Secondo i saggi, merito in primis di Kahleah Cooper, votata MVP delle finali. Nulla da eccepire, se non qualcosa. Cooper è giocatrice eccelsa, ci mancherebbe, capace di attaccare e difendere a livelli altissimi, ma ha impressionato di più il libro dei record riscritto da Courtney Vandersloot, la rappresentazione in campo del playmaker ideale: assist, assist e ancora assist, ma anche punti e rimbalzi, senza dimenticare una gestione del ritmo degna di chi dirige i Berliner.
E poi ci sono Allie Quigley, Stephanie Dolson, Azurá Stevens e, dulcis in fundo, Candace Parker. Lei, che in chiusura di una carriera da migliori venticinque della storia WNBA passata a Los Angeles, si è trasferita in quella Chicago dove è cresciuta per cercare di dare il proprio contributo al primo trionfo in città. Missione compiuta, un’intelligenza di gioco che le ha consentito di fare quanto non riuscito a Taurasi: lasciare spazio a compagne più in palla per dare la stoccata decisiva quando serviva. Ed è servita, eccome. Eccola, la tanto celebrata chimica: tutte protagoniste, in qualche momento di qualche partita.

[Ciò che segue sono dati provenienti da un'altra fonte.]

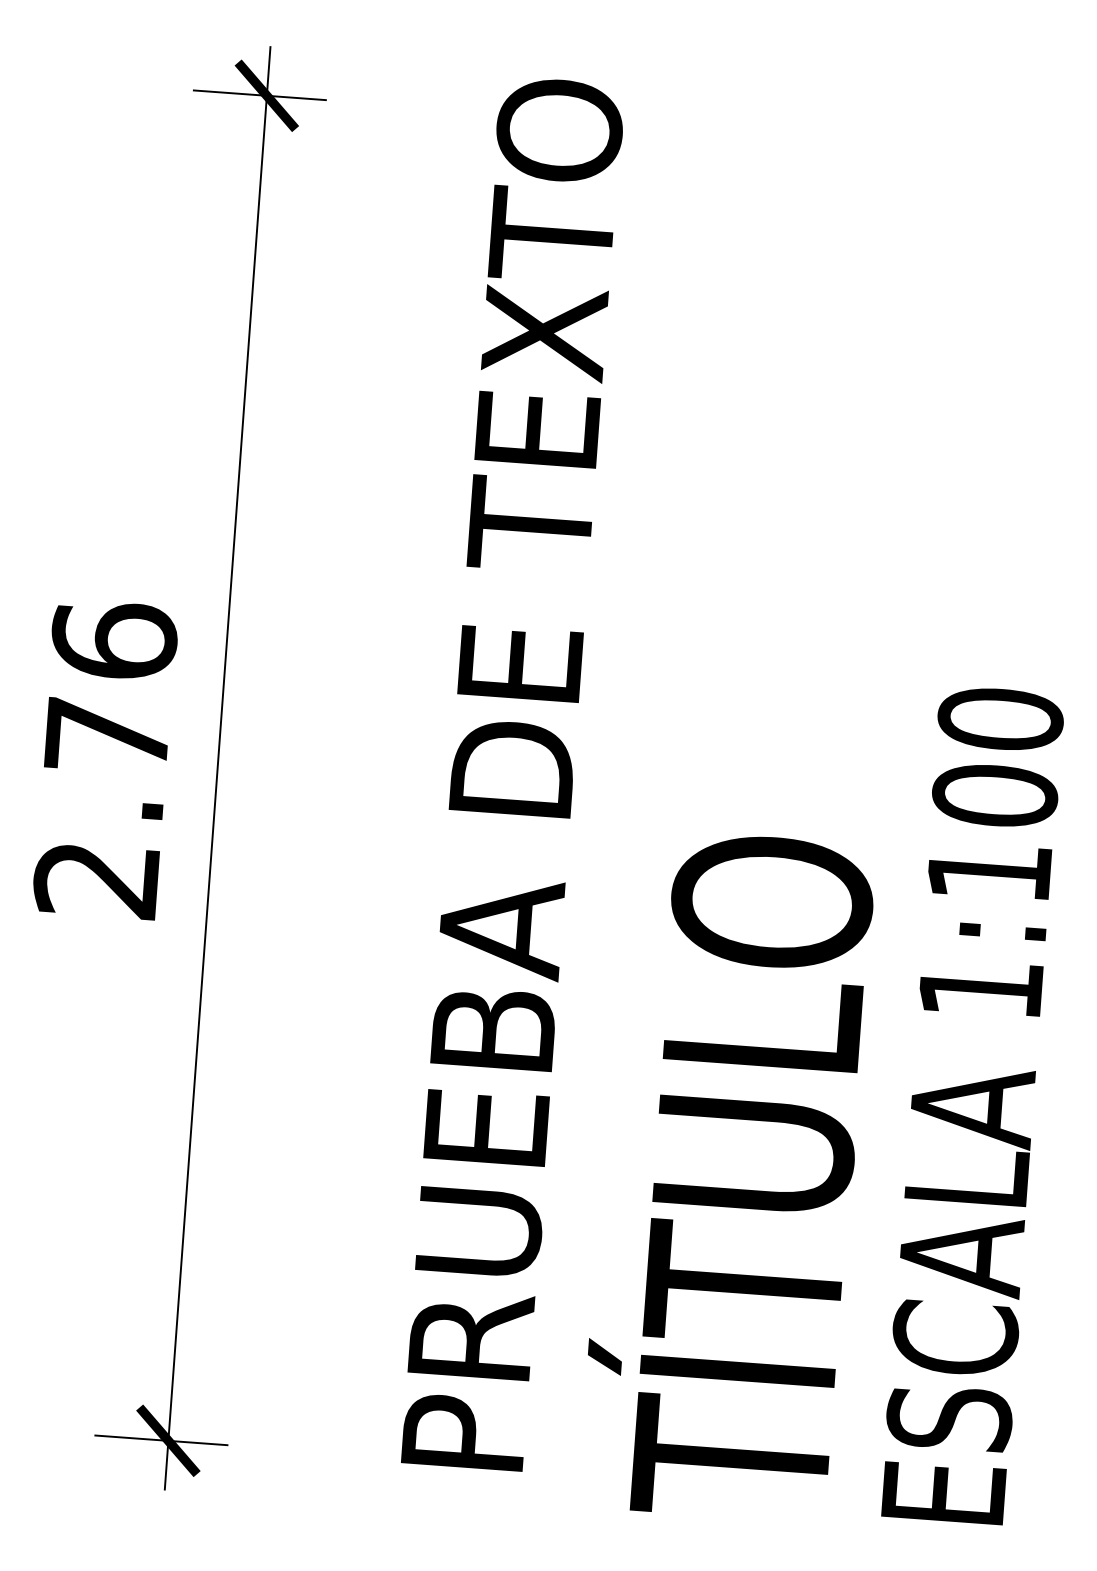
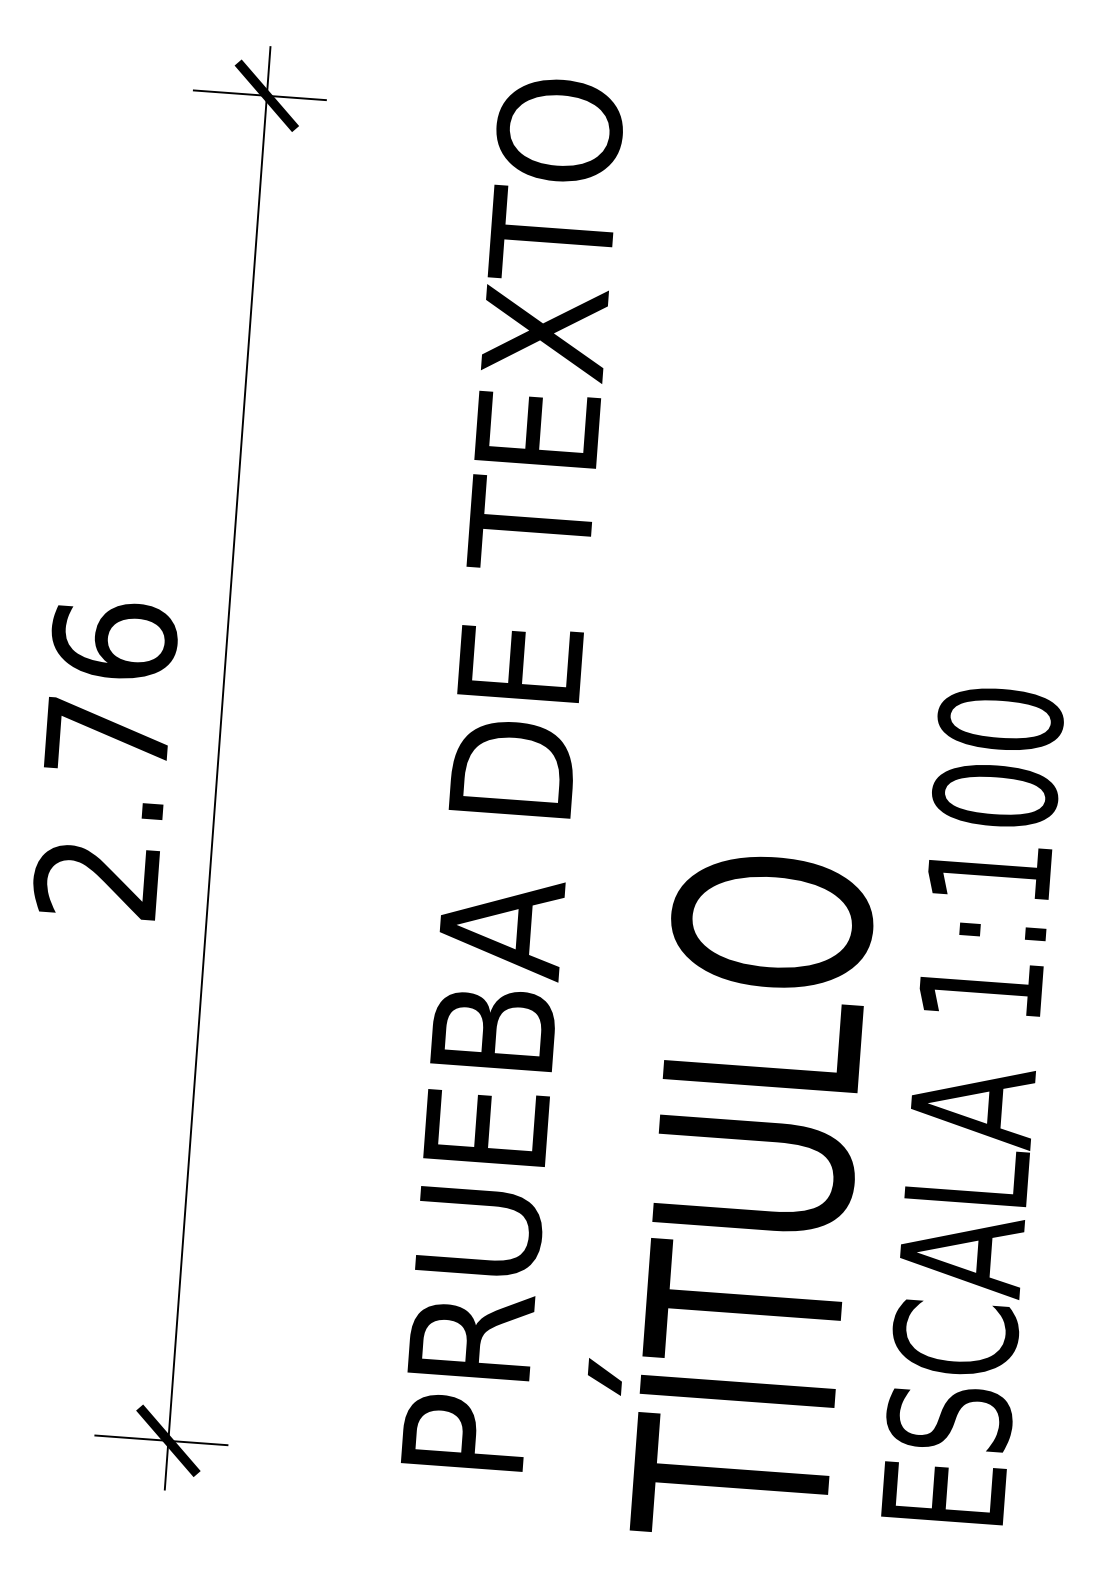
text at (730, 1173) position: (730, 1173) -> (730, 1193)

E dopo? Scritto della discussione sul formato playoff, l’altro grande tema sul tavolo di gestione della WNBA è la possibile espansione della Lega, oggi formata da dodici squadre. Le analisi di mercato dicono che i tempi sono maturi: il successo di pubblico nelle arene (da quando si è potuto) e in televisione mostra una crescita imponente e costante. Molte campionesse si traferiscono adesso in Europa, a far fruttare professionalità e talento in campionati di là dal mare, come si dice negli States.
Appuntamento a maggio, dunque, ma per gli amanti del basket femminile a stelle e strisce non c’è spazio per soffrire del vuoto: tempo venti giorni e parte l’NCAA. E non so dirvi cosa sia meglio.